__Request A__
Reproduce verbatim every row listed under "Saved entries" below, omitting the pictures from your reply.

Participating: Michael Schumacher (Ferrari), Ralf Schumacher (Toyota), Jenson Button (BAR-Honda), Nick Heidfeld (Williams)
Q. Jenson, can I start with you considering you have been a little unemployed over the last few weekends. What was it like to watch as a spectator rather than drive?
Jenson Button: I was employed. I was commentating for ITV. It was quite interesting actually, to watch the race while it was actually happening.
Q. And how was the commentary?
JB: I was quite good! Quite impressed with myself.
Q. And modest too! Coming here, are you frustrated? Are you like a greyhound on a leash?
JB: I am not frustrated now. I have been, but we are back racing again so I am very excited and counting down the minutes to go out on the circuit. It has been a tough couple of weeks, not being in the car considering we think we have a reasonably quick car. But we have to get our heads down and get on with the race.
Q. Is the rest of the team thinking the same way?
JB: Definitely. I think everyone is very positive. They handled the situation very well and as a team we are very strong and we are very positive.
Q. So you are going to come back with a bang?
JB: Erm, we have to wait and see. We haven't got the easiest slot in qualifying, first and second, so that won't be very easy, but I am sure we will make the best out of the situation we are in.
Q. Michael, Monaco is always regarded as a bit of a one-off. How do you come here for this race weekend?
Michael Schumacher: With a lot of optimism, I think. In most of the races we have been very competitive, it is just qualifying that we struggle. We are optimistic we can handle it better here.
Q. Is the change in qualifying going to be good or bad for you?
MS: Put it this way, even if it is bad, it is only bad once, not twice any more!
Q. So, in a way that is good, in a way that's an improvement.
Q. You came under fire from both Rubens and your brother after the Monaco Grand Prix, is there more to say on that or is it all said?
MS: It is all over. I mean, Ralf and myself had a nice chat about it. It is racing.
Q. Ralf, do you understand his viewpoint?
Ralf Schumacher: As he said, we discussed it and it's done. It is not right to discuss this any more.
Q. Gerhard Berger said after the race that you had problems with mirrors, what was the problem?

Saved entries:
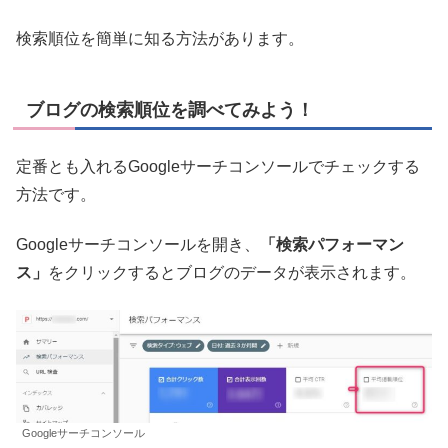
検索順位を簡単に知る方法があります。
ブログの検索順位を調べてみよう！
定番とも入れるGoogleサーチコンソールでチェックする
方法です。
Googleサーチコンソールを開き、
「検索パフォーマン
ス」
をクリックするとブログのデータが表示されます。
Googleサーチコンソール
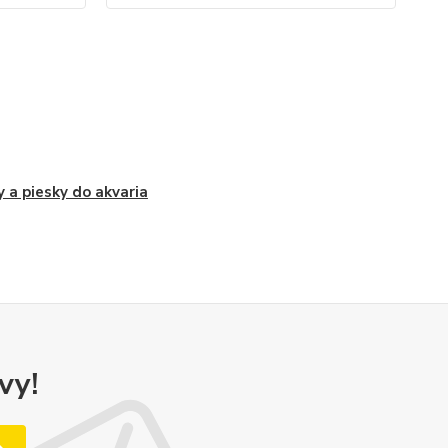
y a piesky do akvaria
vy!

__Request B__
In the press conference transcript, which broadcaster was Jenson Button commentating for?

__Task response A__
検索順位を簡単に知る方法があります。
ブログの検索順位を調べてみよう！
定番とも入れるGoogleサーチコンソールでチェックする
方法です。
Googleサーチコンソールを開き、
「検索パフォーマン
ス」
をクリックするとブログのデータが表示されます。
Googleサーチコンソール
y a piesky do akvaria
vy!

__Task response B__
ITV.